FASHION WEEK HIGHLIGHT : SURVIVALISM WITH RAD HOURANI BY COLLEEN NIKA

 

"This is kind of a celebration," Rad Hourani told Rolling Stone Tuesday night after presenting another dynamic collection. "Fall 2012. I've been doing this five years now, and it keeps getting better." He offers Howard Roark, protagonist of Ayn Rand's Fountainhead, as a compelling literary twin: "we both embraced the idea of Nothing and made it something."

 

It indeed is something of a victory for a creator who famously "came from nothing and nowhere" to come this far, especially one whose rejection of conventional sartorial mores risked alienating the gatekeepers of New York fashion. But Hourani has a cult of admirers, usually exquisitely androgynous, severe and dressed in black – the cornerstones of the designer's sinuous aesthetic.


 

"I took my two favorite shades of green and put them in the collection, and used it on key garments.
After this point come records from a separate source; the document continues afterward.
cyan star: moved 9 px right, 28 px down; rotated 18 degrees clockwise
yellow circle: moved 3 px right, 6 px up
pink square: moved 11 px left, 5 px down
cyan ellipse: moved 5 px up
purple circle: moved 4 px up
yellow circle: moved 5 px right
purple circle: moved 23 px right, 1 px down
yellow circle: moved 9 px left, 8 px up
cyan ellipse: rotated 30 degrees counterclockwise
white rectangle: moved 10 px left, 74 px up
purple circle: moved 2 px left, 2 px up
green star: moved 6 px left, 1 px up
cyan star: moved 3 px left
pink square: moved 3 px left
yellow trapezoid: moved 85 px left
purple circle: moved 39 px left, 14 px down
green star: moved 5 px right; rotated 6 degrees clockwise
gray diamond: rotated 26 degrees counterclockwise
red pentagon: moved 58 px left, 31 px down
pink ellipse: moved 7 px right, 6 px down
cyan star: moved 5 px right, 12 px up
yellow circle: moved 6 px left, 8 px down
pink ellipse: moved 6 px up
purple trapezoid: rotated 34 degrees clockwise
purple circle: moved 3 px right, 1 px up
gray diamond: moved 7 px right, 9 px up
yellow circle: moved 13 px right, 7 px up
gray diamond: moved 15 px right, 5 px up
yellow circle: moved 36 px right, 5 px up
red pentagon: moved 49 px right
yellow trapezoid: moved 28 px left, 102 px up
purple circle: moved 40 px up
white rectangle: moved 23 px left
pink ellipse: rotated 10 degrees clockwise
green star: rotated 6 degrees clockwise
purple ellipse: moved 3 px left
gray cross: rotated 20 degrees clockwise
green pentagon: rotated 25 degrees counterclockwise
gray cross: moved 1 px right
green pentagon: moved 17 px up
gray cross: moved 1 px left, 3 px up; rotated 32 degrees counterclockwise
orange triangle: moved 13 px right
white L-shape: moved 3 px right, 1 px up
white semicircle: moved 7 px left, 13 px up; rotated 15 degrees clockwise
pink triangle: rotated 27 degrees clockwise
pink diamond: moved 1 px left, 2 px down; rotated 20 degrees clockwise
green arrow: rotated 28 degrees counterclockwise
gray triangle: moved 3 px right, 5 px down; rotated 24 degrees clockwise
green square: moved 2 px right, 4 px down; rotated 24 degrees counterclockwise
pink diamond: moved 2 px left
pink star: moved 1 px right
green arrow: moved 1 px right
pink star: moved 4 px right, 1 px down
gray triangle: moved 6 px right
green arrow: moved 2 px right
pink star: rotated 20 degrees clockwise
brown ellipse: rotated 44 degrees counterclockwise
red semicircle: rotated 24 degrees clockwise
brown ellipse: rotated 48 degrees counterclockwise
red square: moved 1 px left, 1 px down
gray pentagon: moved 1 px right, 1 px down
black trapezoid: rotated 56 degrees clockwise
It's so hard to find a perfect puffy jacket, let alone one in green," Hourani says. He's also explicitly conscientious about creating highly convertible looks. Who knows what situation you may find yourself in? "My collections are always about transformation and about how you can evolve within the clothes. Everything I show is reversible," he explains, noting the straps, suspenders and zippers prominent in the show all have utility in mind. "The backpacks can be a handbag. There are belts everywhere, so you have options." Thrillingly, these are clothes encrypted with secrets and hidden invention.